Attention to message design is important in order to maximize the benefits of education to promote self-management. For example, when individuals perceive they have more personal control over their illness, they are more likely to engage in particular self-management talk and adopt more healthy behaviors.54 Linguistically tailoring to a person’s agency might help increase attention to educational messages and subsequent engagement in behavior change talk and behavior change strategies needed for effective self-management of T2DM. Matching communication messages with the receiver’s same linguistic style may enhance the receiver’s awareness of the message and attention to the message. In natural language, there is evidence to suggest that individuals engaged in conversation will match their linguistic styles.55 However, in busy clinical practices, finding ways that can facilitate linguistic style matching early in the clinical encounter might help the health care provider to engage in more immediate relationships with the patient.
The research presents with several limitations. These are 1) that the patient’s auditory status was not determined prior to research,14 2) that the patient’s literacy status was only assessed for written health literacy, 3) that message preference required multitasking attention between two messages, which may be influenced by central auditory processing status, and 4) the small sample size. Patients may have had difficulty hearing the messages, despite providing instructions to let the study moderators know if there was any difficulty hearing the messages. These limitations should be further studied in future investigations.

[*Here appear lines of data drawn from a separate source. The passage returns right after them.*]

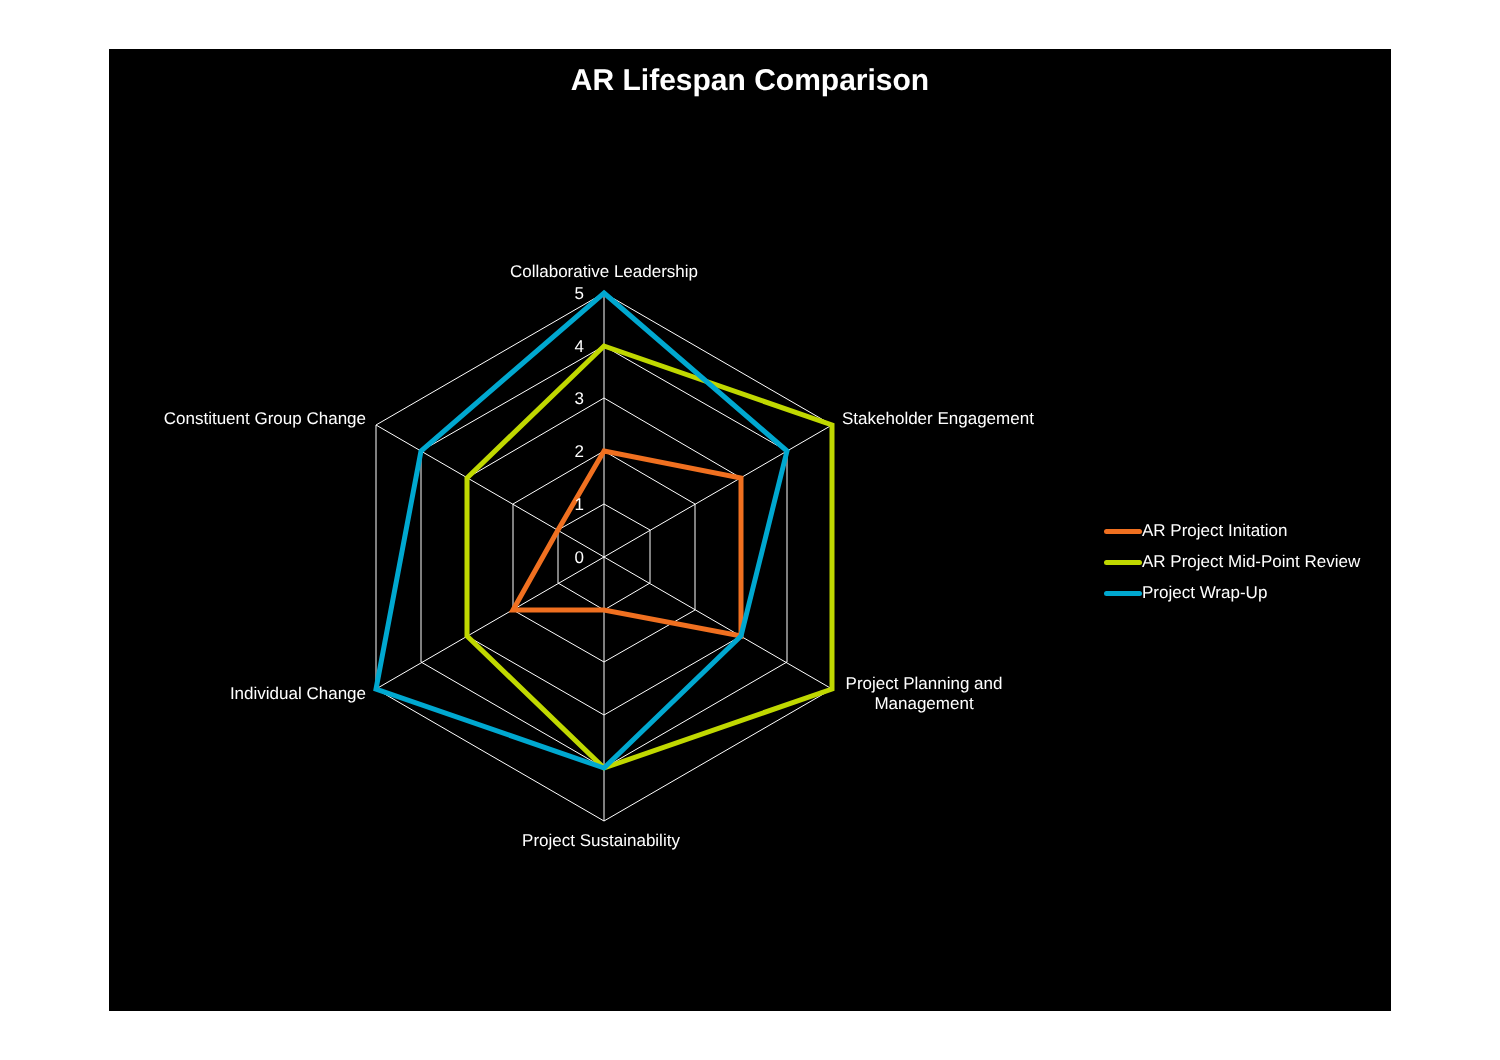AR Lifespan Comparison
5
4
3
2
1
0
Collaborative Leadership
Stakeholder Engagement
Project Planning and
Management
Project Sustainability
Individual Change
Constituent Group Change
AR Project Initation
AR Project Mid-Point Review
Project Wrap-Up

This study demonstrates that linguistic tailoring of messages is feasible and that linguistically tailored messages may be preferred over standard messages. Future research should explore preference for these same linguistically tailored messages in a larger, more representative sample, addressing the above noted limitations in this study. This was a small-scale feasibility study; therefore, generalizability is limited. This study represents the first small step in developing a program of research based on the application of linguistics to tailor patient communication and education to promote self-management. The present research and tailoring dimensions will serve as a foundation to build linguistically based communication interventions into psychoeducational approaches. By selecting specific linguistic features that are well attended to in educator–patient relationships, we may better engage patients in self-management; this will be investigated in well-designed psychoeducational intervention studies.
Ulla Connor is the chief scientific officer at CoMac Analytics, Inc., the developer and distributor of the Descriptor™ instrument used in this study. The authors have no other conflicts of interest in this work.